II. Sur les appels en garantie et la demande de dommages et intérêts
En l’état du débouté des demandes principales, il ne paraît pas nécessaire de statuer sur les différentes mises en cause des parties intervenantes à l’acte de vente, celui-ci ayant été confirmé par le Tribunal.
Par ailleurs, les époux [G] demandent la condamnation des consorts [IB] à leur payer la somme de 10.000,00 € de dommages et intérêts pour procédure abusive. A l’appui de leur demande, ils soutiennent que Madame [J] leur avait sciemment caché sa réelle identité et ses réelles intentions lors de l’acquisition de leur bien viciant ainsi leur propre consentement, qu’elle a cherché à ternir leur réputation auprès du voisinage et des élus locaux en travestissant les propos de certaines personnes, aggravant leur état de santé.
Pour autant, les époux [G] ne rapportent pas la preuve du caractère abusif de l’action intentée par leurs adversaires alors que le Tribunal observe que leur action était étayée par de nombreux témoignages sur lesquels ils ont pu de bonne foi se convaincre du bien-fondé de leur action et qu’il n’est justifié de part et d’autre d’aucune action afin de faire constater un faux témoignage.
La demande de dommages et intérêts sera donc rejetée.
III. Sur les autres demandes
Aux termes des articles 696 et 700 du code de procédure civile la partie perdante est condamnée aux dépens et à payer à l’autre partie une somme au titre des frais exposés et non compris dans les dépens.

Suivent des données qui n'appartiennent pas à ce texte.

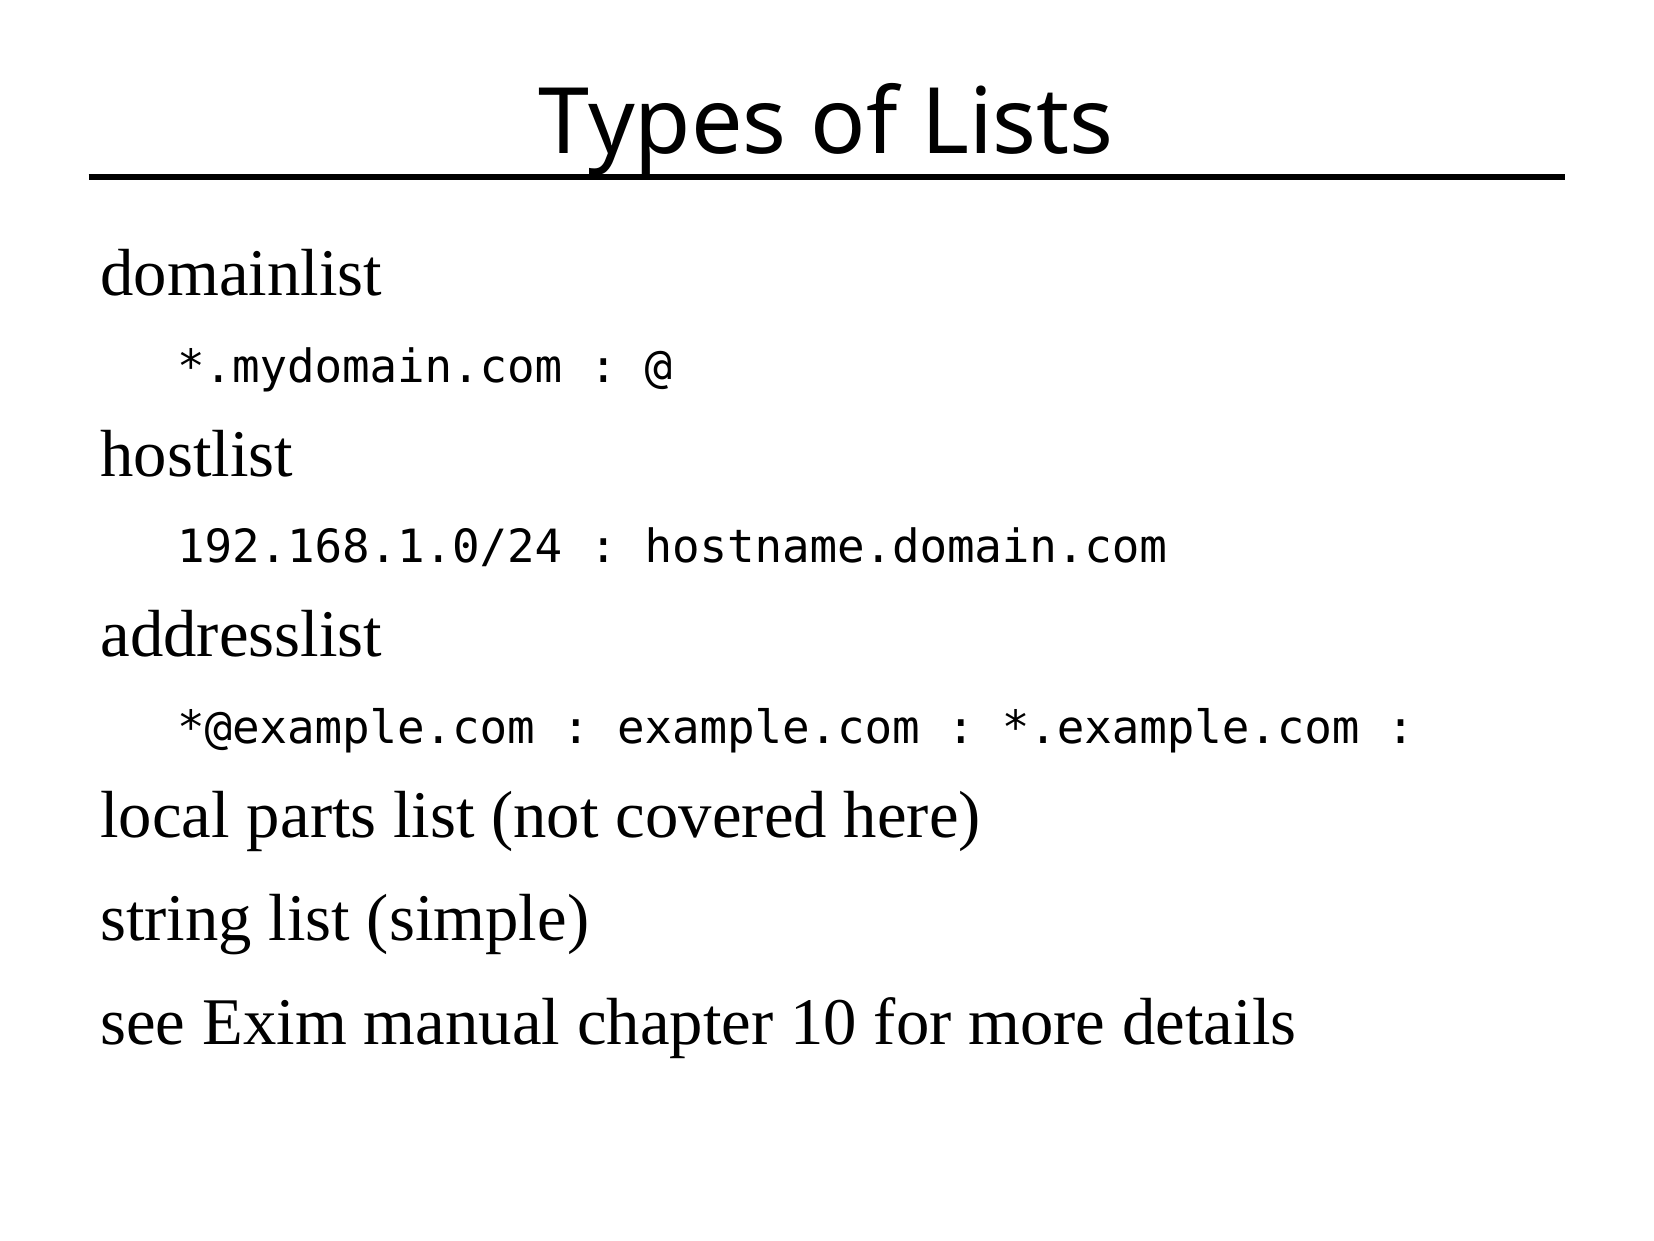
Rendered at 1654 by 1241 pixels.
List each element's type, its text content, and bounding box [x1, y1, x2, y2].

title Types of Lists [82, 29, 1571, 207]
list domainlist *.mydomain.com : @ hostlist 192.168.1.0/24 : hostname.domain.com addresslist *@example.com : example.com : *.example.com : local parts list (not covered here) string list (simple) see Exim manual chapter 10 for more details [82, 236, 1571, 1123]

Le juge tient compte de l’équité ou de la situation économique de la partie condamnée, il peut, même d’office dispenser la partie perdante de tout paiement.

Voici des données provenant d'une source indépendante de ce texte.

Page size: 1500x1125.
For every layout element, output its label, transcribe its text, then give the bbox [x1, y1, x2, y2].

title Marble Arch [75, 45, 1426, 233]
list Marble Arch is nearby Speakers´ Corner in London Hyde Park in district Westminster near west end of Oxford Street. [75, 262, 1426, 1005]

En l’espèce, les consorts [IB] seront condamnés à l’ensemble des dépens.
Aucun motif d’équité ne permet d’écarter les dispositions de l’article 700 du code de procédure civile et seront condamnés à payer aux époux [G] la somme de 2.200,00 € à ce titre et à chacun des autres défendeurs la somme de 1.000,00 € à ce titre, à l’exception de la SAFER qui ne dirige sa demande qu’à l’encontre des époux [G], lesquels n’ont fait que se défendre sur l’assignation des demandeurs.
Compte tenu de la nature de la décision rendue qui n’affecte en rien les droits immobiliers particuliers des parties, il n’y a pas lieu à écarter l’exécution provisoire attachée de droit à cette décision.
PAR CES MOTIFS
Le Tribunal Judiciaire, statuant publiquement, par mise à disposition au Greffe à la date indiquée à l’issue des débats, par jugement contradictoire et en premier ressort.
VU l’article 9 du code de procédure civile ;
VU les articles 1137 et 1112-1du code civil ;
RABAT l’ordonnance de clôture partielle du 05 mars 2024 ;
REJETTE la demande des époux [G] visant à écarter les pièces 17, 18, 22, 23, 24, 41 et 57 versées par les demandeurs ;
JUGE qu’il n’est pas rapporté la preuve du caractère vicié de la vente réalisée le 27 juin 2017 entre les époux [L] et [FC] [G] et Madame [N] [F] ;
DÉBOUTE Madame [A] [IB] et Monsieur [P] [IB] de l’ensemble de leurs demandes ;
EN L’ÉTAT, juge n’y avoir lieu à statuer sur les appels en garantie formalisés par les époux [L] et [FC] [G] ;
DÉBOUTE les époux [G] de leur demande de dommages et intérêts au titre de la résistance abusive ;
REJETTE toute autre demande ;
CONDAMNE Madame [A] [IB] et Monsieur [P] [IB] à l’ensemble des dépens ;
CONDAMNE solidairement Madame [A] [IB] et Monsieur [P] [IB] à payer aux époux [L] et [FC] [G] la somme de 2.200,00 € en application de l’article 700 du code de procédure civile et celle de 1.000,00 € à ce titre à Maître [UI] [ZF], notaire, Me [BZ] [Z], notaire, et à la SAS SALERY CEVENNES ET PIEMONT IMMOBILIER ;
DÉBOUTE la SAFER de sa demande de condamnation des époux [G] au titre des dispositions de l’article 700 du code de procédure civile ;
JUGE n’y avoir lieu à écarter l’exécution provisoire de droit attachée à la décision rendue ;
Jugement remis au greffe en vue de sa mise à disposition des parties par Madame la Présidente, qui l’a signé avec Madame la Greffière.